■ **TEXT SHOWN**:
--- BEGIN ---
Atherton. Yet you will be unjust to the Greek Church (which has little enough to boast of) if you reckon this gross materialist Quietism as the only specimen of mysticism she has to show during this period. There was a certain Cabasilas, Archbishop of Thessalonica,[[177]] a contemporary of our German friends, an active man in the political and religious movements of the time, whose writings exhibit very fairly the better characteristics of Byzantine mysticism. His earnest practical devotion rests on the basis of the traditional sacerdotalism, but he stands between the extremes of the objective and the subjective mysticism, though naturally somewhat nearer to the former. He presents, however, nothing original to detain us;—so let us away to supper.
Note to page 354.
The following passage, placed in the mouth of the Everlasting Wisdom may serve as a further specimen of the sensuous and florid cast of Suso’s language:—
‘I am the throne of joy, I am the crown of bliss. Mine eyes are so bright, my mouth so tender, my cheeks so rosy-red, and all my form so winning fair, that were a man to abide in a glowing furnace till the Last Day, it would be a little price for a moment’s vision of my beauty. Behold! I am so beauteously adorned with a robe of glory, so delicately arrayed in all the blooming colours of the living flowers—red roses, white lilies, lovely violets, and flowers of every name, that the fair blossoms of all Mays, and the tender flowerets of all sunny fields, and the sweet sprays of all bright meadows, are but as a rugged thistle beside my loveliness.’ (Then he breaks into verse):—
‘I play in the Godhead the play of joy,
And gladden the angel host on high
With a sweetness such that a thousand years
Like a vanishing hour of time run by.
--- END ---
■ **SET TASK 1**:
In the passage on mysticism, reproduce the text starting with "Atherton. Yet you" and going on through "away to supper.".

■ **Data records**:
--- BEGIN ---
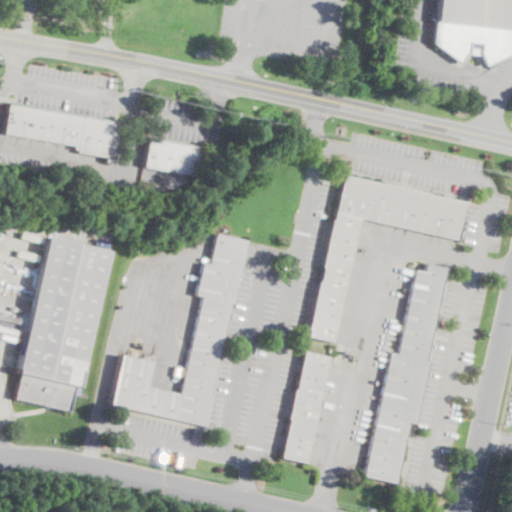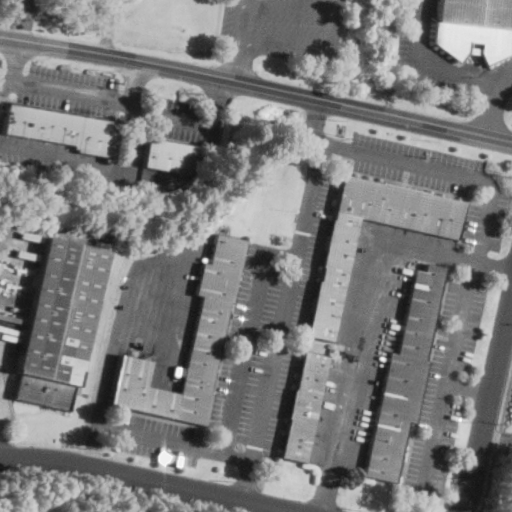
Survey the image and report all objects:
road: (339, 5)
road: (291, 7)
road: (24, 20)
road: (422, 25)
building: (473, 27)
parking lot: (284, 28)
building: (473, 28)
parking lot: (445, 58)
road: (12, 60)
road: (238, 61)
road: (135, 83)
road: (256, 84)
parking lot: (60, 90)
road: (5, 91)
road: (111, 99)
road: (215, 100)
road: (491, 109)
road: (314, 119)
parking lot: (184, 122)
building: (63, 129)
building: (63, 129)
road: (133, 144)
building: (168, 155)
building: (169, 156)
road: (383, 158)
parking lot: (436, 179)
building: (371, 233)
building: (371, 235)
road: (373, 294)
building: (57, 322)
building: (58, 324)
parking lot: (267, 328)
road: (509, 334)
building: (186, 344)
building: (187, 346)
road: (114, 351)
building: (402, 374)
building: (402, 376)
parking lot: (444, 385)
road: (469, 390)
building: (302, 405)
building: (302, 407)
parking lot: (509, 410)
road: (232, 415)
parking lot: (153, 437)
road: (497, 440)
road: (325, 491)
road: (336, 497)
road: (308, 502)
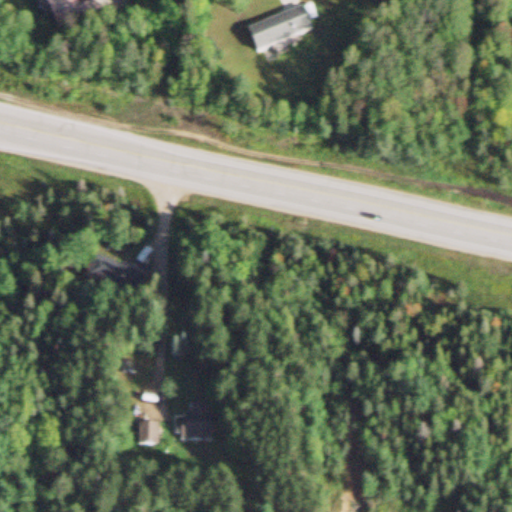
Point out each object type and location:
building: (75, 11)
building: (285, 31)
road: (255, 145)
road: (255, 184)
building: (125, 281)
road: (158, 286)
building: (200, 428)
building: (150, 438)
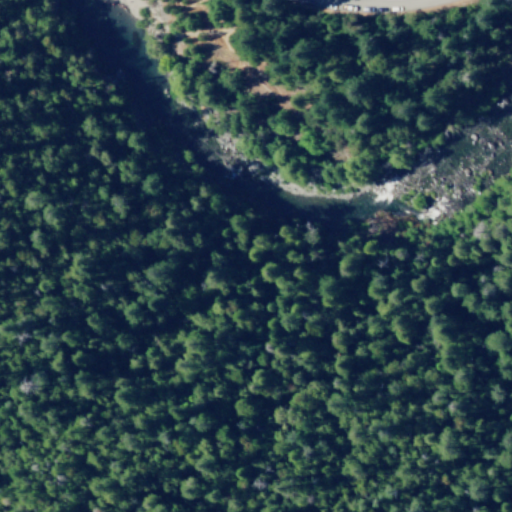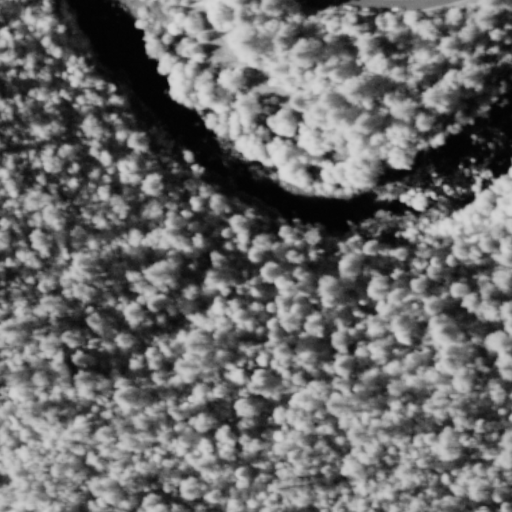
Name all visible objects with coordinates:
river: (150, 71)
river: (368, 189)
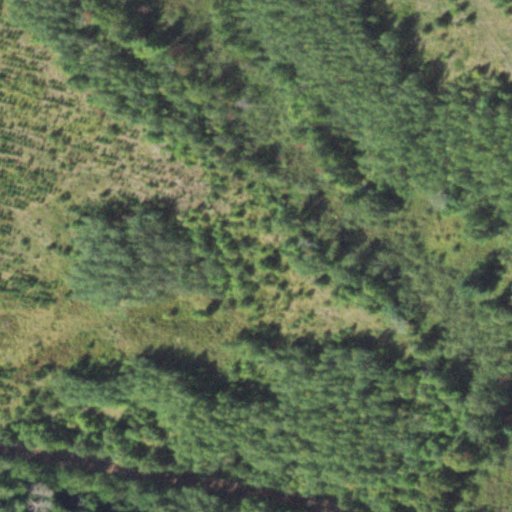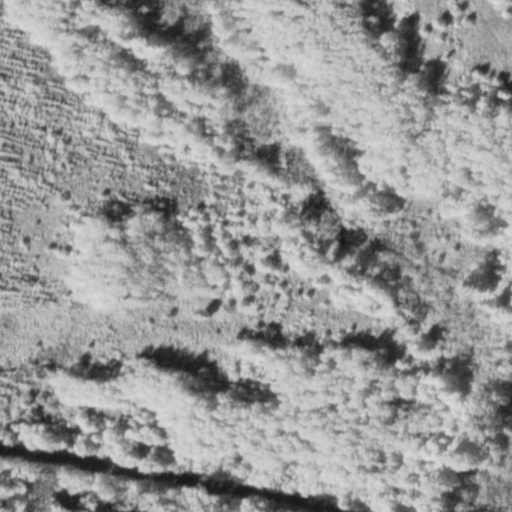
--- END ---
■ **SET TASK 2**:
In the listing, rewrite the lines starting with the line with "Name all visible" and going on through the end of the listing, replacing "river" with "waterway" and leaving everything else unchanged. Omit the pictures.

■ **WRITTEN RESPONSE 1**:
Atherton. Yet you will be unjust to the Greek Church (which has little enough to boast of) if you reckon this gross materialist Quietism as the only specimen of mysticism she has to show during this period. There was a certain Cabasilas, Archbishop of Thessalonica,[[177]] a contemporary of our German friends, an active man in the political and religious movements of the time, whose writings exhibit very fairly the better characteristics of Byzantine mysticism. His earnest practical devotion rests on the basis of the traditional sacerdotalism, but he stands between the extremes of the objective and the subjective mysticism, though naturally somewhat nearer to the former. He presents, however, nothing original to detain us;—so let us away to supper.

■ **WRITTEN RESPONSE 2**:
Name all visible objects with coordinates:
waterway: (150, 71)
waterway: (368, 189)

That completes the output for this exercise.